Dr. Crawford W. Long, 86: He delivered more than 7,000 babies

Crawford W. Long, named for his grand-uncle, famed surgeon Crawford Long, said being an obstetrician was like a once-in-a-lifetime opportunity, that he got to experience over and over.

“He enjoyed bringing new life into the world,” said his son, George D. Long, who has practiced with his father since the ‘80s. “After delivering a baby, he’d say that patient had created a brand new, unique human being, that had never existed before and that was the most profound thing a person could do.”

An OB/GYN in Atlanta since 1961, Crawford Long delivered an estimated 7,500 babies during his career. While he retired from the day-to-day rigors of the practice in 2006, he saw a few patients up until this summer, his son said.

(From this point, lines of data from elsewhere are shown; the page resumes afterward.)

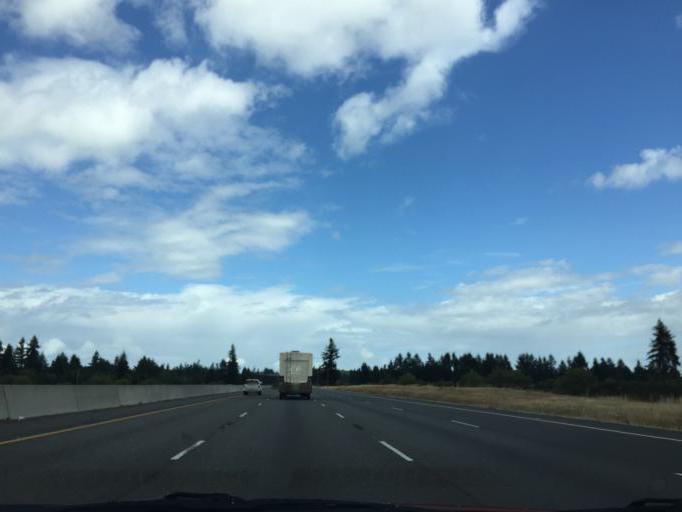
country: US
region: Washington
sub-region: Thurston County
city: Grand Mound
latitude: 46.8422
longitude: -122.9833
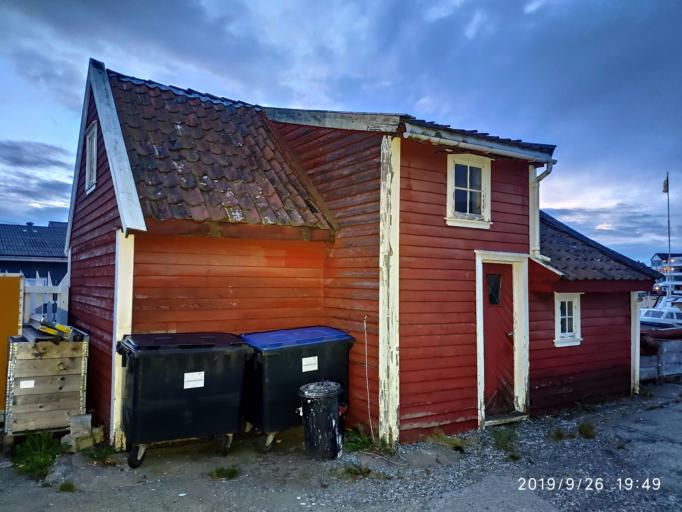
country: NO
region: Rogaland
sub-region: Haugesund
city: Haugesund
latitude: 59.4134
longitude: 5.2630
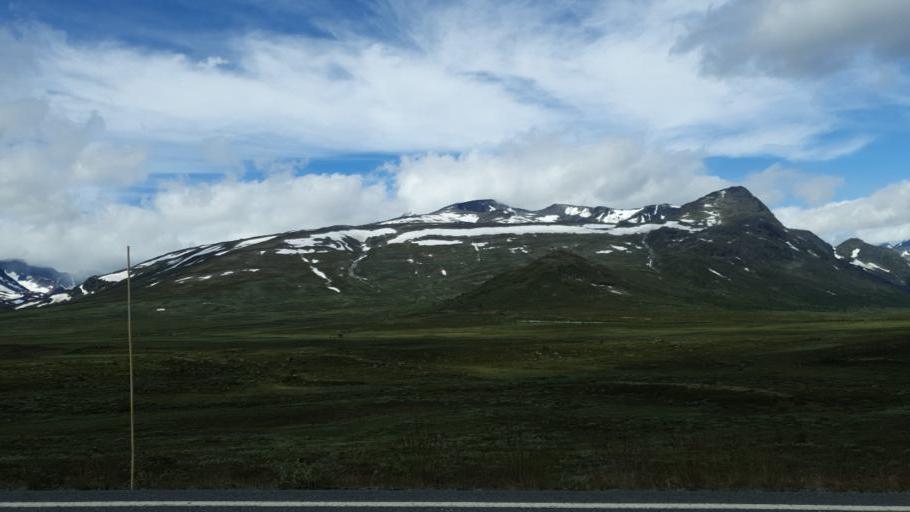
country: NO
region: Oppland
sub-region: Vang
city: Vang
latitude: 61.4532
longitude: 8.8060
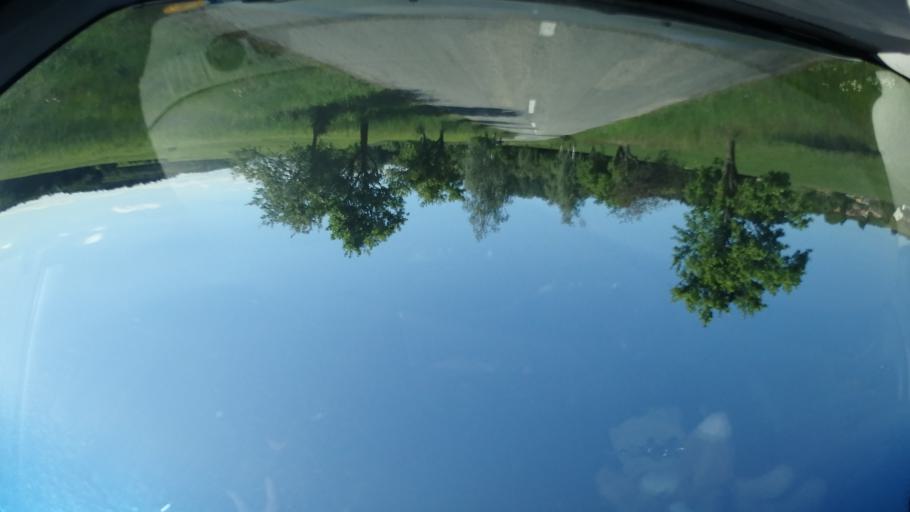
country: CZ
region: South Moravian
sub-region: Okres Blansko
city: Letovice
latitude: 49.5955
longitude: 16.5971
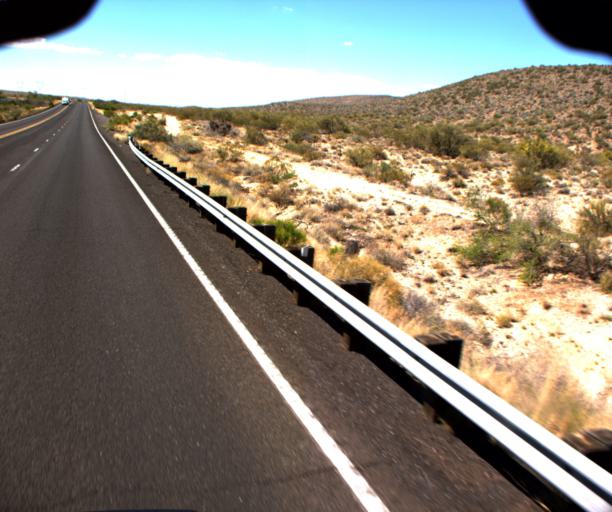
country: US
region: Arizona
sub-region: Mohave County
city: Kingman
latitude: 34.9362
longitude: -113.6624
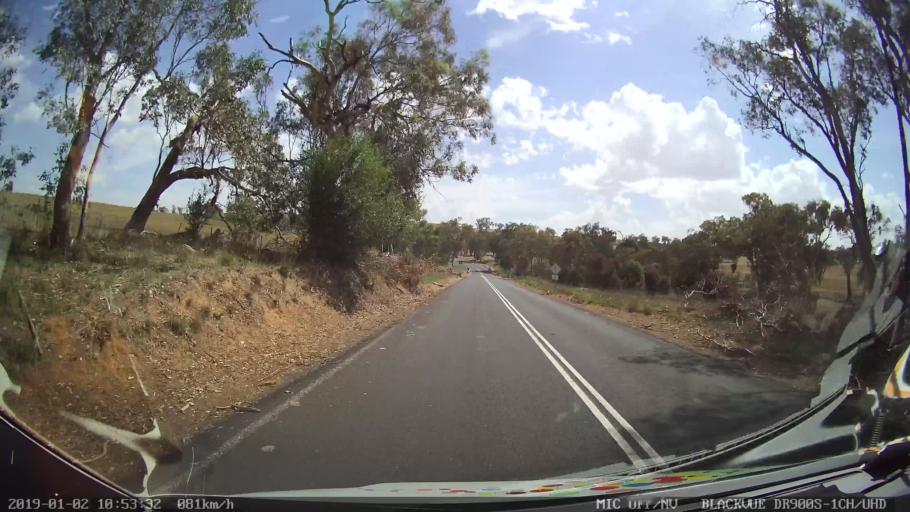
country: AU
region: New South Wales
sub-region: Cootamundra
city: Cootamundra
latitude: -34.6774
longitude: 148.2769
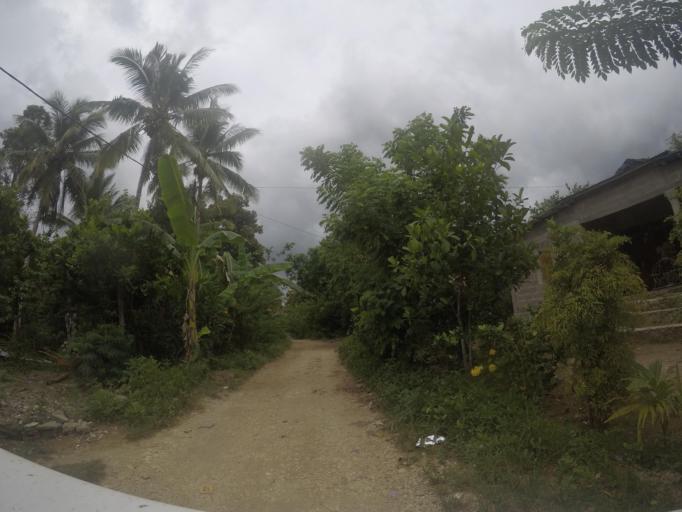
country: TL
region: Lautem
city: Lospalos
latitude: -8.5244
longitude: 126.9922
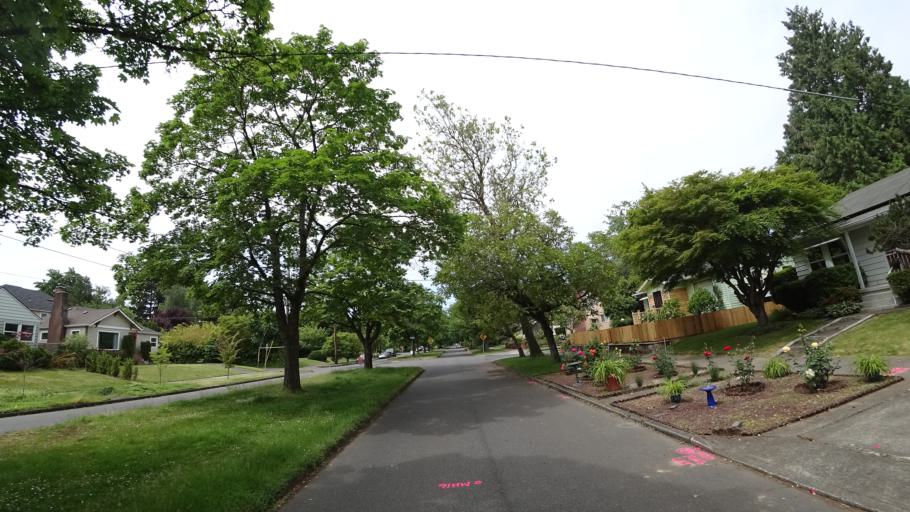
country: US
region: Oregon
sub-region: Multnomah County
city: Portland
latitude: 45.5664
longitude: -122.6290
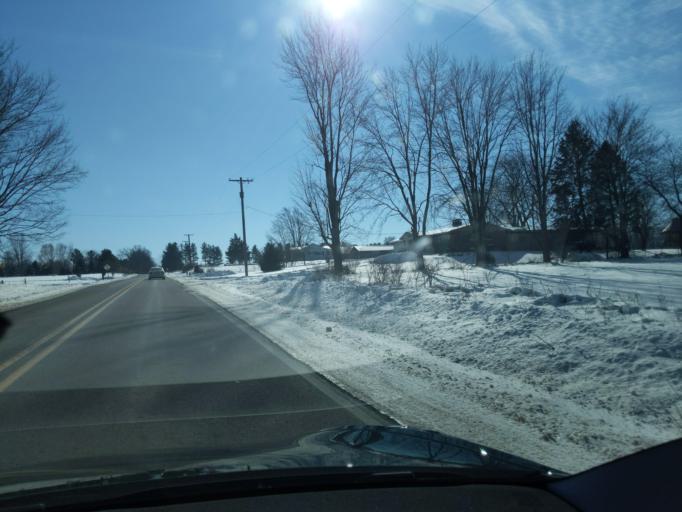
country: US
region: Michigan
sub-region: Livingston County
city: Fowlerville
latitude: 42.5444
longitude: -84.0685
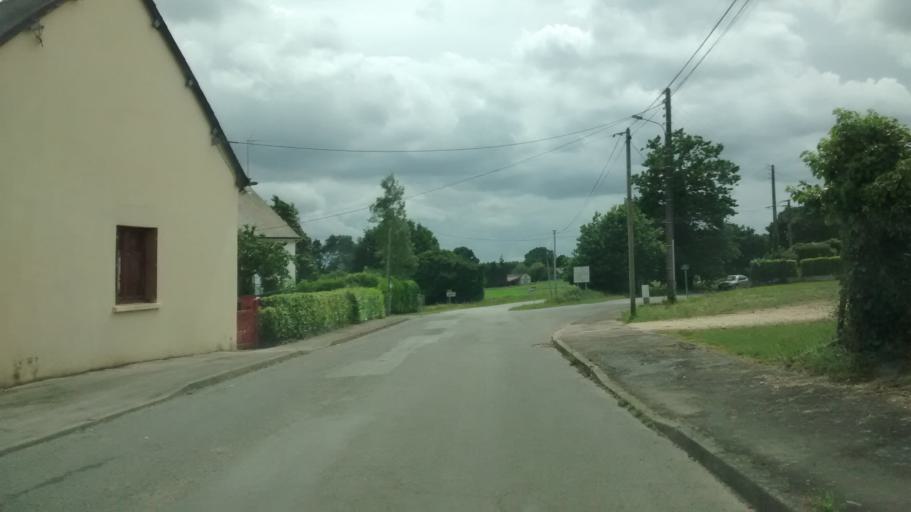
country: FR
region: Brittany
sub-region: Departement du Morbihan
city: Ruffiac
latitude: 47.8353
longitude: -2.2238
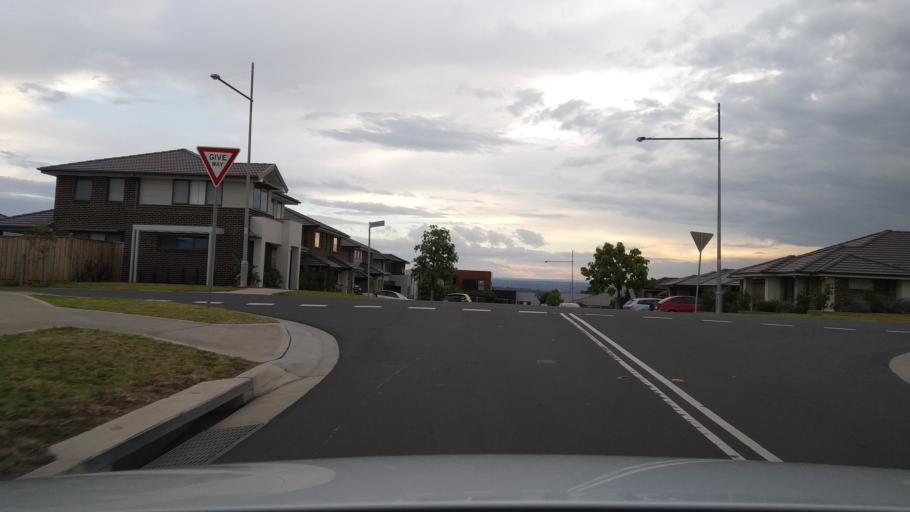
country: AU
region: New South Wales
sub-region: Camden
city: Narellan
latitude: -34.0031
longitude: 150.7287
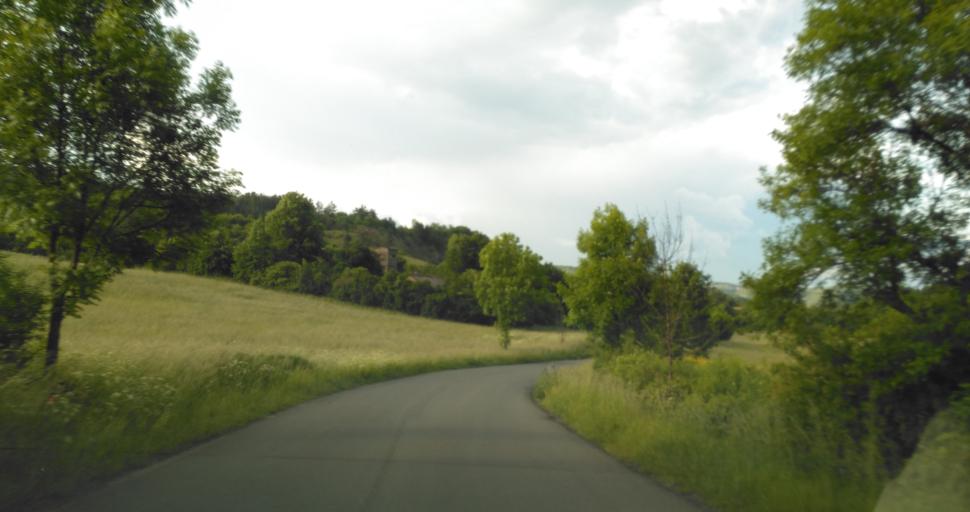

Crawford Williamson Long, born in Gainesville, Fla., and reared in Jacksonville died Monday at his home in Atlanta, from complications of heart failure. He was 86. A memorial service was held Thursday at Trinity Presbyterian Church. Cremation Society of Georgia was in charge.

“He told me that he knew he wanted to be a doctor since he was 5-years-old,” his son said. “And he never really considered anything else. Now, he was in the United States Air Force for five-and-a-half years, and thought about a, Air Force career, but he had broader interests, is the way he put it.”

After completing his military service, Long went to Tulane University’s medical school and did his OB/GYN internship at Charity Hospital in New Orleans. He came to Atlanta in 1961 and joined the practice of John McCain; but when McCain became the OB/GYN department chair at then-Crawford Long Hospital in 1970, Long practiced on his own until his son joined him in 1986.

Though Long’s schedule could be unpredictable, his family was his priority, even when the two worlds collided, said his daughter, Christi Long Ashworth, of Loganville.

“I’ll never forget one Christmas, he had to leave three times to go deliver babies,” she said, with a chuckle. “He always hurried back as quickly as he could, but when that third baby interrupted Christmas dinner, I know my mother had just about had enough,” she joked.

In 1950, Long married Annie Francis Dalton, and the couple had three children, but their eldest son, Crawford W. Long, II, died suddenly in 1975 at age 23. The Longs were married 38 years, when Annie Long died from complications of multiple sclerosis in 1988. Four years later, Crawford Long married again and he spent the rest of his days with his second wife, Mimi.

During his career, Long lead the Sheffield Cancer Clinic, which was a state-funded hospital in Atlanta, where he performed a number of operations, his son said. He was also a clinical instructor at Emory University’s medical school was on staff at the former Georgia Baptist Hospital, now Atlanta Medical Center, and most recently at Northside Hospital.

George Long said his father taught him a lot about being a good doctor, and how to treat patients. The love of the practice of medicine and the importance of the patient were among those lessons, he said.

“He would say that the role of a physician was to cure sometimes, relieve often, and comfort always,” his son said. “He would say things like that all of the time, he was just amazing. I hit the lottery when I got my parents.”

In addition to his wife, son and daughter, survivors include, step-children, Bryan Rose and Chandelle Spargo; brother Frederick C. Long; two grandchildren; and three step-grandchildren.